Watkins había desarrollado una brillante carrera, era económicamente independiente y tenía un prometedor futuro por delante. Todo eso cambió el 8 de julio de 1925 con la muerte de su amigo y mentor Clarence H. White durante un viaje a México. Ese acontecimiento desató un conflicto con su viuda que le reclamaba unas fotografías que él le había regalado. Tras un penoso juicio, acusaciones infundadas de adulterio por medio, la causa se saldó finalmente a favor de Watkins. Pero su salud se resintió, razón por la que en 1928 decidió tomarse unas vacaciones por Europa para visitar a sus cuatro tías en Glasgow. Nunca imaginó lo que pasaría. Un viaje que debía durar apenas tres meses se acabó prolongando durante cuarenta años, el resto de su vida. Jamás regresaría a Nueva York.
Ocaso familiar y una caja negra
Al llegar a Escocia se encontró con un panorama desolador. En la mansión familiar de la calle Westbourne Gardens, sus ancianas tías inválidas vivían en unas condiciones deplorables, por lo que finalmente deberá quedarse para cuidarlas. Su ocaso fue gradual ya que durante algún tiempo pudo viajar a París, Berlín, Potsdam, Moscú o Londres, capturando escenas callejeras. Poco a poco la pesada losa familiar y posteriormente el estallido de II Guerra Mundial, lastraron definitivamente su vida, mientras, sus logros se precipitaban hacia el más absoluto de los olvidos.

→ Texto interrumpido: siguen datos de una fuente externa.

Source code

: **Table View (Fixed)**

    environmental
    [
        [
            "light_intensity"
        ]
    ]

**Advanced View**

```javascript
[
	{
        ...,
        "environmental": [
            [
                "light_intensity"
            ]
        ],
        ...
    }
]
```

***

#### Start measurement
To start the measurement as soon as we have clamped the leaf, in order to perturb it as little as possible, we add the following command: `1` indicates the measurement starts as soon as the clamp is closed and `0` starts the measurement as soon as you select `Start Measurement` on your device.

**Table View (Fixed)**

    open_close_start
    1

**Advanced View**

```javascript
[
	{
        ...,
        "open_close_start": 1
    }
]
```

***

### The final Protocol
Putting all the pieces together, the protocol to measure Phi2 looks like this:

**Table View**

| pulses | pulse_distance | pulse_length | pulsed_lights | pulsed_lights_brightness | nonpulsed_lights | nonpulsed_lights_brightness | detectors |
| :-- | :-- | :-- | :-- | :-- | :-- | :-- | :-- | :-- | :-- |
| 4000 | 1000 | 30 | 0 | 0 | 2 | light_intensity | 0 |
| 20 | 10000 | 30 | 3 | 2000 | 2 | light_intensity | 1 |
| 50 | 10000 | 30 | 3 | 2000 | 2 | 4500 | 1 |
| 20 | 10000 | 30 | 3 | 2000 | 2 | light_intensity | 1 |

Cuenta Morin que los años que pasó en Glasgow fueron terribles. Tras la muerte de Grace, su última tía a la que llamaba “la inválida profesional”, se quedó sola en la lúgubre mansión victoriana de 17 habitaciones. Durante sus últimos años, entabló una amistosa relación con su joven vecino Joseph Mulholland, con el que le gustaba practicar el arte de la tertulia, Watkins era una mujer cultísima y de extraordinario vocabulario. Poco antes de morir le entregó una caja negra sellada y le dijo: “aquí está toda mi vida. Ábrala cuando yo haya fallecido”. Jamás le reveló su contenido, ni siquiera le contó que era fotógrafa, lamenta un octogenario Mulholland. Margaret Watkins fallece en Glasgow en noviembre de 1969. Durante cuatro años, la caja que contenía cerca de 7.000 fotografías y negativos permaneció guardada en el fondo de un armario. “Mulholland se convierte así en el consignatario de esa vida inacabada por una impostura del destino”. Su sensibilidad al proteger esta valiosa herencia, sumada a la excepcional investigación de Anne Morin, han logrado, cinco décadas después de su muerte, como ella misma dice “devolverla a la superficie de lo visible”.